_Tu objetivo_.
Según el texto analizado, ¿en qué año fue creada Bolivia?

_Texto analizado_.
Winston Estremadoiro*: “Más cambiarían a Bolivia 20 mil kilómetros de carreteras asfaltadas, que media docena de Asambleas Constituyentes”

1.- Conceptualmente, en una Asamblea Constituyente lo originario se contrapone a lo derivado. Bolivia fue creada en 1825 y su primera Asamblea Constituyente fue originaria. Por tanto, la actual es derivada.

El ‘originario’ es un eslogan político tan racista como la noción de razas puras. Desconoce 500 años de mezcla entre las gentes, primero entre los distintos conglomerados antes de 1492; luego por el mestizaje biológico y cultural con los europeos. Es tan falso a la luz de la etnohistoria, como el diputado de arco, flecha y montera de cuero de tigre en el hemiciclo congresal. Es parte del discurso neofascista de nuevos salvadores de la patria, en el que conceptos falaces como originario y ‘blancoide’, son contraposiciones que siguen recetarios estalinianos, para fraguar estereotipos que desmerezcan al adversario.

(Datos de origen)
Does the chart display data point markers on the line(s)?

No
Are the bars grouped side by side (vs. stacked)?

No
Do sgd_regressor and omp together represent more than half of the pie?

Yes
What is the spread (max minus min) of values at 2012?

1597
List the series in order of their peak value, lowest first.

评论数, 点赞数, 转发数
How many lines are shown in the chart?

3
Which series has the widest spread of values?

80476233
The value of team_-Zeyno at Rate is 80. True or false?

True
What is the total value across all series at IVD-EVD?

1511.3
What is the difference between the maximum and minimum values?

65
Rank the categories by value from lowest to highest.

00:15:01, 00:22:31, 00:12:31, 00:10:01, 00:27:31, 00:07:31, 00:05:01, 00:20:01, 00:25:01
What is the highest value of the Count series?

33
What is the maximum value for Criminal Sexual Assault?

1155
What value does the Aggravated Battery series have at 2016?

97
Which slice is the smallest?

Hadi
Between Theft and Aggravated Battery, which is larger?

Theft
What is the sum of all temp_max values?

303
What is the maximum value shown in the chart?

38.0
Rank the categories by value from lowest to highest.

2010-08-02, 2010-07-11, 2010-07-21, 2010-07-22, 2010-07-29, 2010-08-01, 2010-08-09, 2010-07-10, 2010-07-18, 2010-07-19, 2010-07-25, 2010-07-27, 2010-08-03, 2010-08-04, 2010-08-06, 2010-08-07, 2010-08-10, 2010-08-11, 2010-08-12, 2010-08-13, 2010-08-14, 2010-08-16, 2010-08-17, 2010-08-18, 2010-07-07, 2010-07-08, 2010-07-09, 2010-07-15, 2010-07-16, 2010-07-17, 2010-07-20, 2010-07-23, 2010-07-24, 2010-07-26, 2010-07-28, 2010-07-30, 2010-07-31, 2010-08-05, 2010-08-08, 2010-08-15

_Solución_.
En 1825.